*WORK REQUEST*: Please say how many lines in the records below contain the word "cyan", giving only the number.

*RECORDS FOR THE TASK*:
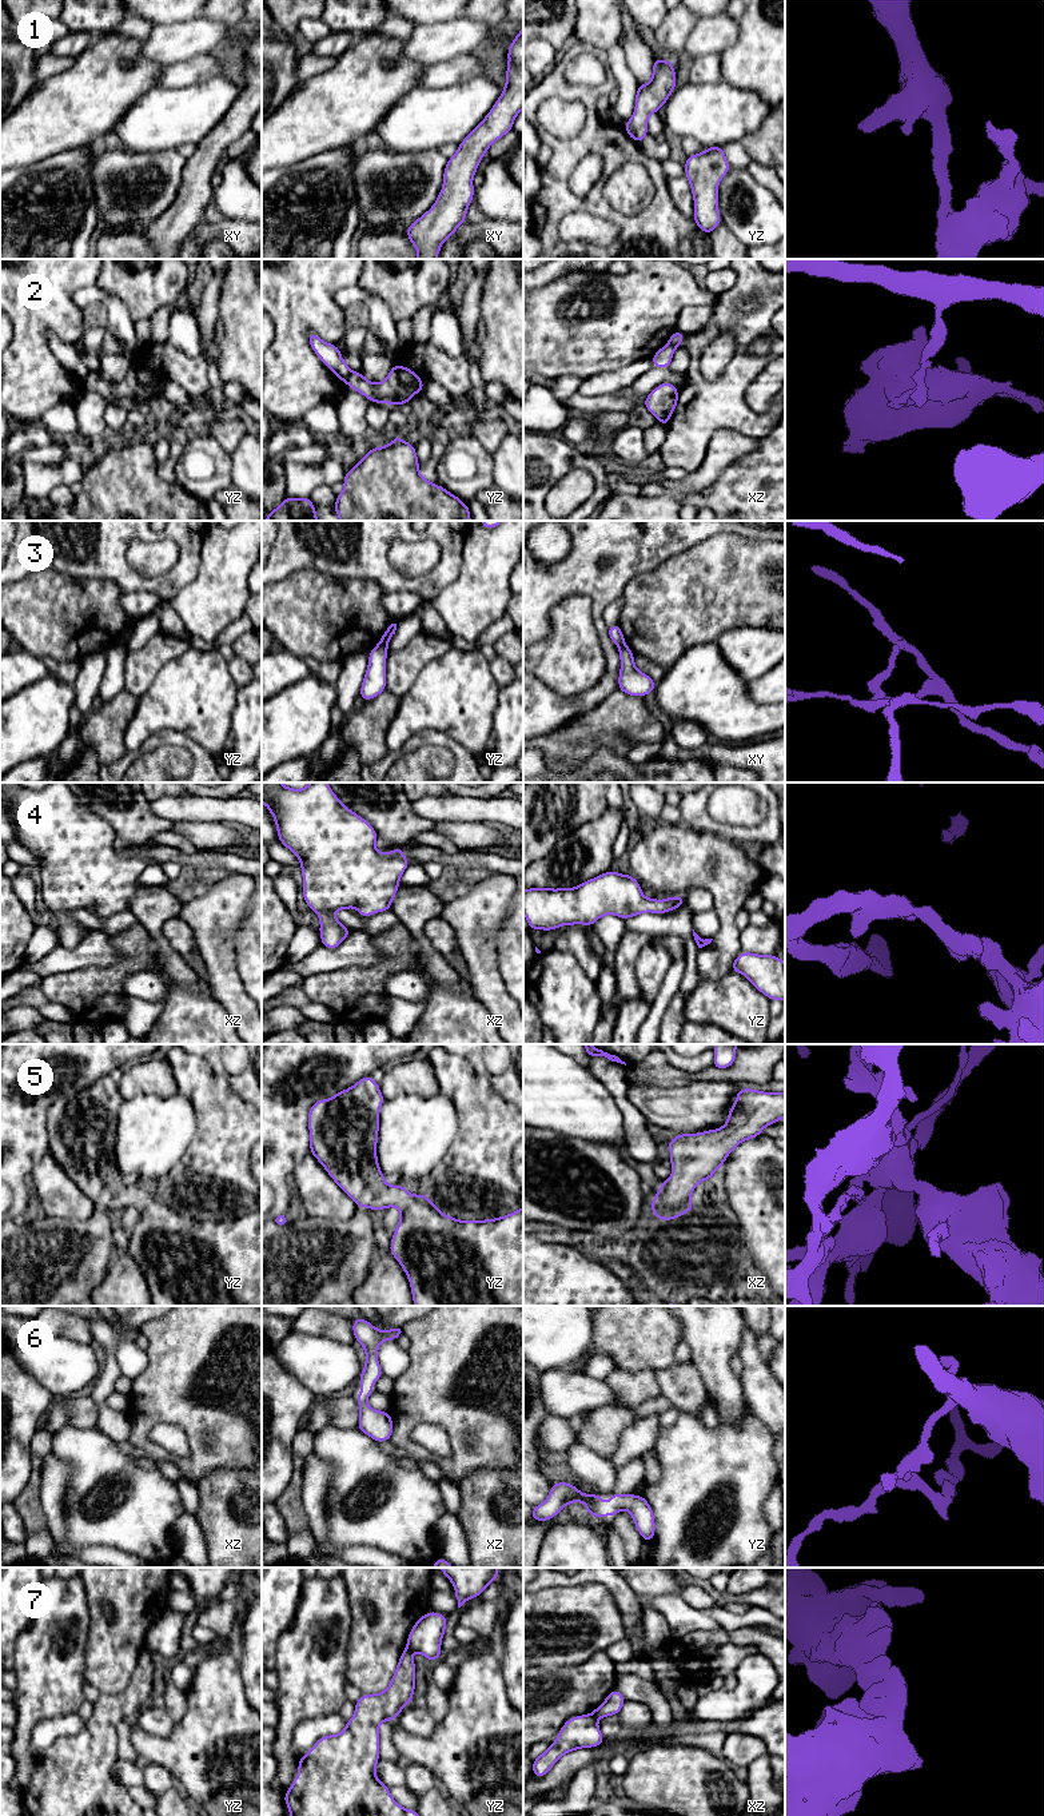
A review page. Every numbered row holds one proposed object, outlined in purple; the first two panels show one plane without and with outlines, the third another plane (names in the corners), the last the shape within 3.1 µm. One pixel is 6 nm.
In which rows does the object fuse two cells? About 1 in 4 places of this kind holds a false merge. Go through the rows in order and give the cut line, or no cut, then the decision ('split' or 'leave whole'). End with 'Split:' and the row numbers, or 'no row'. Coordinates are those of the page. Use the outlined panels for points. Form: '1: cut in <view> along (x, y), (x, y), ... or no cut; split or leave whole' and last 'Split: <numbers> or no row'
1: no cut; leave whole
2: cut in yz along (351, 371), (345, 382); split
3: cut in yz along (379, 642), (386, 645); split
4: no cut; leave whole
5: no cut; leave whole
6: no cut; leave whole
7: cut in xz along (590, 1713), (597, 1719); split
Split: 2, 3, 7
--
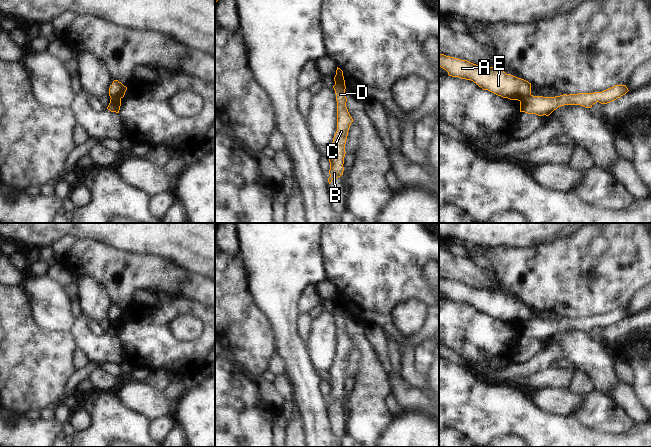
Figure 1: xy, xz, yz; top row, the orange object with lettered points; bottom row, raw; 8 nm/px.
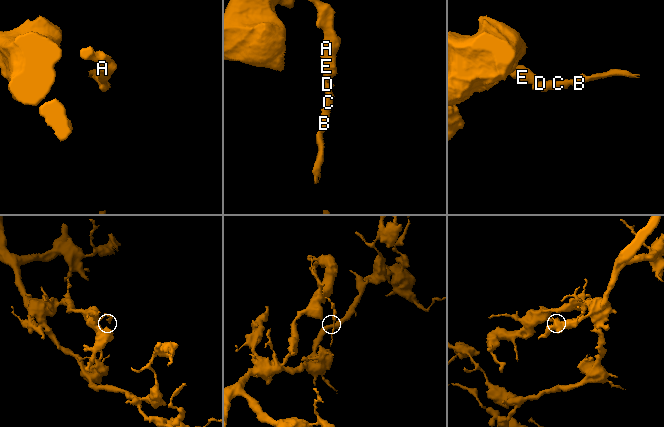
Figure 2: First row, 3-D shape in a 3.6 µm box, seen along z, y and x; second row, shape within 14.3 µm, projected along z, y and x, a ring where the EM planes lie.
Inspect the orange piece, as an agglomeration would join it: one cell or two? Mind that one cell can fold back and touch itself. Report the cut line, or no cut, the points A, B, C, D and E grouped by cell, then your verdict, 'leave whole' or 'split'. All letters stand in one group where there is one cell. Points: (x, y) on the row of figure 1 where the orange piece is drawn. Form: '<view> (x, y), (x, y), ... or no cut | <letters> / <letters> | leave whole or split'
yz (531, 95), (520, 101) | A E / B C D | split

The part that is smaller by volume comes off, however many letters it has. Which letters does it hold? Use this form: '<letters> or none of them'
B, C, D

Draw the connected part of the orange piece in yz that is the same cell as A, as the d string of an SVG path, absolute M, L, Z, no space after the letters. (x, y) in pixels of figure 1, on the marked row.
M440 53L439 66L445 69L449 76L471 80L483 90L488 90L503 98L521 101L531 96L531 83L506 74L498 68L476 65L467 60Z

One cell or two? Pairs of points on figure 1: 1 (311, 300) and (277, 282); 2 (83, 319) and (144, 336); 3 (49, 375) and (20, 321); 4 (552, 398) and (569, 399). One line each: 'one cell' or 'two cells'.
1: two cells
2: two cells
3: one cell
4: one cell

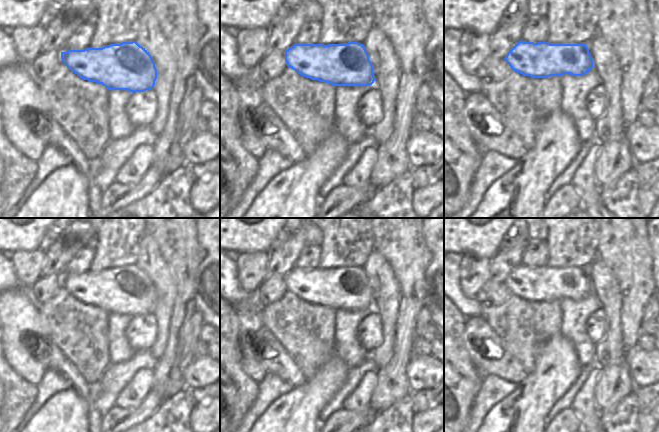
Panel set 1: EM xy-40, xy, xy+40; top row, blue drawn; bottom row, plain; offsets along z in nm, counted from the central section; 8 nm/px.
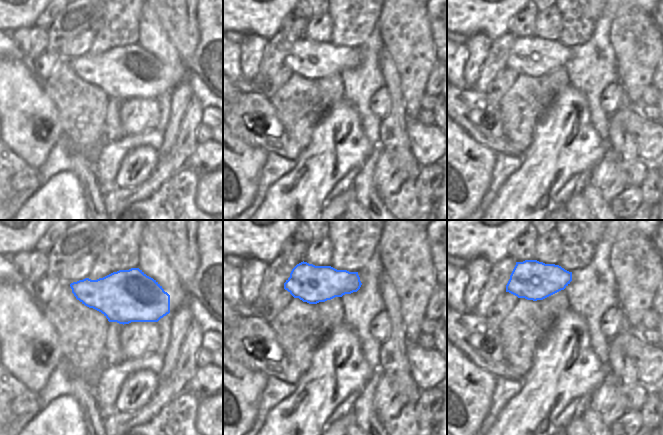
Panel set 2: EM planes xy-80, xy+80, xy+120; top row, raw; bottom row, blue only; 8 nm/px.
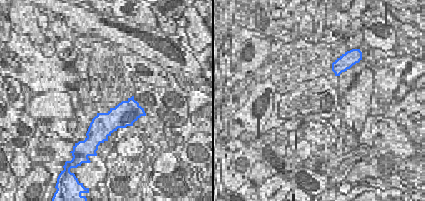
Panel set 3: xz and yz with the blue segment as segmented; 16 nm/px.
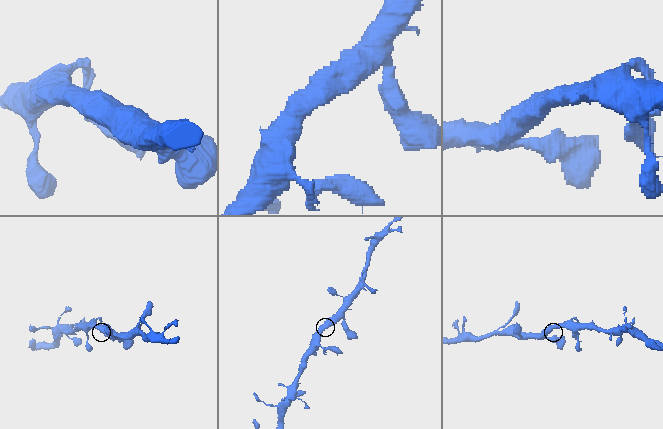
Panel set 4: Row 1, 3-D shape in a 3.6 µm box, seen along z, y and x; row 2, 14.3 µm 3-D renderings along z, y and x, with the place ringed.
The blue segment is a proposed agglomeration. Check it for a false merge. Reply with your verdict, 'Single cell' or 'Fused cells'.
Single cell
==
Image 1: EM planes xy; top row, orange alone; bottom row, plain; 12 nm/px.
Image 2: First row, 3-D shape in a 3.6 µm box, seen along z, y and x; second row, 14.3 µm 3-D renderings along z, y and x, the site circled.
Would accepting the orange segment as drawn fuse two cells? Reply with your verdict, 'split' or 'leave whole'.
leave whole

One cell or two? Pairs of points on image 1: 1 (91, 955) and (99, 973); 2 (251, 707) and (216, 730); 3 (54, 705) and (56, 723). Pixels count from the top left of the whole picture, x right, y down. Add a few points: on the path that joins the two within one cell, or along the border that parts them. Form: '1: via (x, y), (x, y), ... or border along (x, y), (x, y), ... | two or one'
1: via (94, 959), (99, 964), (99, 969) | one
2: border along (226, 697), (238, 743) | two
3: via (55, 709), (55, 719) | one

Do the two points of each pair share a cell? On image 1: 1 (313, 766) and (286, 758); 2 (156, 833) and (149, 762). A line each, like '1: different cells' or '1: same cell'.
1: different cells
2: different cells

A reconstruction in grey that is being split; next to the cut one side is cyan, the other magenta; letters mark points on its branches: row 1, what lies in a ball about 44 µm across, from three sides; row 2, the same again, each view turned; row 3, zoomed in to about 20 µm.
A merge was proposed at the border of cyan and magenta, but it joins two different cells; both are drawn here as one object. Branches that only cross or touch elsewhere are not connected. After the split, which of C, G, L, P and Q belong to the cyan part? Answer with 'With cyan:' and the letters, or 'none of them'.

*ANSWER FOR THE TASK*: 2